--- Material supplied Enclosed Below ---
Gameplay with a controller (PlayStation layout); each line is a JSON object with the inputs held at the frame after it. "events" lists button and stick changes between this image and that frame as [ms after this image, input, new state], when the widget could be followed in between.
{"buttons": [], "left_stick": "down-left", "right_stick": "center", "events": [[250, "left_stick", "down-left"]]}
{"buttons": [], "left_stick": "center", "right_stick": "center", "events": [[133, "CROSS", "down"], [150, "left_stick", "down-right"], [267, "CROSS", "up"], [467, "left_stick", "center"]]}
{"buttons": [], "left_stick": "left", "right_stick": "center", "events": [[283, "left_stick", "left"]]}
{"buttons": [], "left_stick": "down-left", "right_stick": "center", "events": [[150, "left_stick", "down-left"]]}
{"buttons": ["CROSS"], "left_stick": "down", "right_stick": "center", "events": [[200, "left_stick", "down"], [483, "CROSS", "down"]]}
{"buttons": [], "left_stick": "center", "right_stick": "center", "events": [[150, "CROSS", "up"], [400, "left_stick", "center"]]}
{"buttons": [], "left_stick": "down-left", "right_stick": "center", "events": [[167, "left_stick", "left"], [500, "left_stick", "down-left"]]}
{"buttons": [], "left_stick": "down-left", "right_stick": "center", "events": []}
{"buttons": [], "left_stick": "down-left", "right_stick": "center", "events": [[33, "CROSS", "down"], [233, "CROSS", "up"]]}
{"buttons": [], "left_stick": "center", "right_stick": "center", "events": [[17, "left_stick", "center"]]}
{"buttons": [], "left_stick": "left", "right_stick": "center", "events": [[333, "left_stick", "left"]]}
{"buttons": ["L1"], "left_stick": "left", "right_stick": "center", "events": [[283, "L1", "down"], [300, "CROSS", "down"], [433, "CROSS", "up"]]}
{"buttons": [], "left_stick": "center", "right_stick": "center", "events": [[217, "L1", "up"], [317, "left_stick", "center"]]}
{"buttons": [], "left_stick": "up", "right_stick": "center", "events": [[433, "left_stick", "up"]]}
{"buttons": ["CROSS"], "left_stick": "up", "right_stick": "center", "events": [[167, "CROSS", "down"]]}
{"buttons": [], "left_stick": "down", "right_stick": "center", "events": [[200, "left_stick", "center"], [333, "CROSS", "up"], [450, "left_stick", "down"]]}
--- End of Enclosed Material supplied ---
# What you need to do:
Only the lines holding "CROSS" are wanted, so copy each of them from the material.

# Exercise output:
{"buttons": [], "left_stick": "center", "right_stick": "center", "events": [[133, "CROSS", "down"], [150, "left_stick", "down-right"], [267, "CROSS", "up"], [467, "left_stick", "center"]]}
{"buttons": ["CROSS"], "left_stick": "down", "right_stick": "center", "events": [[200, "left_stick", "down"], [483, "CROSS", "down"]]}
{"buttons": [], "left_stick": "center", "right_stick": "center", "events": [[150, "CROSS", "up"], [400, "left_stick", "center"]]}
{"buttons": [], "left_stick": "down-left", "right_stick": "center", "events": [[33, "CROSS", "down"], [233, "CROSS", "up"]]}
{"buttons": ["L1"], "left_stick": "left", "right_stick": "center", "events": [[283, "L1", "down"], [300, "CROSS", "down"], [433, "CROSS", "up"]]}
{"buttons": ["CROSS"], "left_stick": "up", "right_stick": "center", "events": [[167, "CROSS", "down"]]}
{"buttons": [], "left_stick": "down", "right_stick": "center", "events": [[200, "left_stick", "center"], [333, "CROSS", "up"], [450, "left_stick", "down"]]}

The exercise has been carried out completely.